School officials note that the perceived relative ease of these classes as opposed to others makes adding tutors for these subjects somewhat surprising, but “they’re actually the classes that students fail the most since they don’t take them seriously enough” Student Life Office official Mary Detsegah told IIT. “Practically speaking they’re actually harder for students on average to pass than Math 202, Science 301, or any of those other so called ‘terror courses’.”
Its the hope of WCC administration officials that having tutors for these classes will by a sort of reverse psychology make students more scared of them and more likely to take them seriously, but the tutors “will actually serve a teaching purpose” Detsegah adds. “Teaching students how to find the Suzankas house for the Gymnopoetics movie night, how to draw their name in cursive, or draw a plant properly are all important skills necessary for a great education and becoming a fully formed human being. We’re excited to have tutors now to help ensure that every student is able to do all of these things and do them all well.”
“And even with absolutely massive improvements to ELP this year since people always laugh at the mere mention of the word its pretty much a no-brainer that a tutor be added for that course to make it be taken more seriously until that reputation wears away,” says WCC Executive Vice President Saul H. Ciwoknot.

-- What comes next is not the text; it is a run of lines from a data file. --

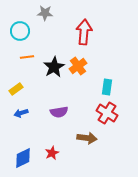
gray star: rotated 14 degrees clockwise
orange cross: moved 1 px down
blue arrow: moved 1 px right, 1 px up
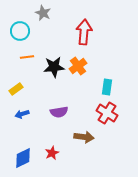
gray star: moved 2 px left; rotated 21 degrees clockwise
black star: rotated 25 degrees clockwise
blue arrow: moved 1 px right, 1 px down
brown arrow: moved 3 px left, 1 px up
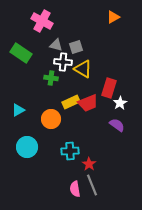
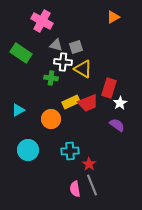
cyan circle: moved 1 px right, 3 px down
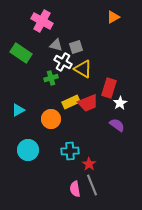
white cross: rotated 24 degrees clockwise
green cross: rotated 24 degrees counterclockwise
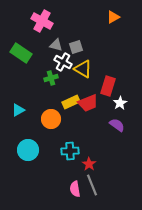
red rectangle: moved 1 px left, 2 px up
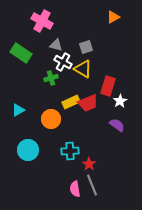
gray square: moved 10 px right
white star: moved 2 px up
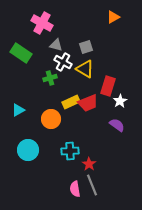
pink cross: moved 2 px down
yellow triangle: moved 2 px right
green cross: moved 1 px left
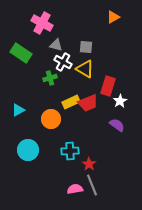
gray square: rotated 24 degrees clockwise
pink semicircle: rotated 91 degrees clockwise
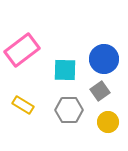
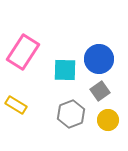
pink rectangle: moved 1 px right, 2 px down; rotated 20 degrees counterclockwise
blue circle: moved 5 px left
yellow rectangle: moved 7 px left
gray hexagon: moved 2 px right, 4 px down; rotated 20 degrees counterclockwise
yellow circle: moved 2 px up
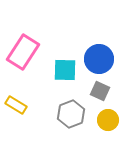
gray square: rotated 30 degrees counterclockwise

Names have not yet been given by the school of who exactly these tutors will be but “should come by the middle of next week, by which time also the tutors will post their hours” Mary adds.
Tutoring is also under consideration for Music, Horsemanship, Winter Trip prep, and Work-Study according to an IIT source in close contact with WCC administration officials should this “test run” succeed.
College Junior (and prefect) Matt Kubisch is apparently unaffected by the announcement, however, as he, the same as last year, is still chanting “We want tutors, Yes We Do” in the hallways. “Because of him, the school’s also looking into How to Be A Prefect tutoring,” our source adds.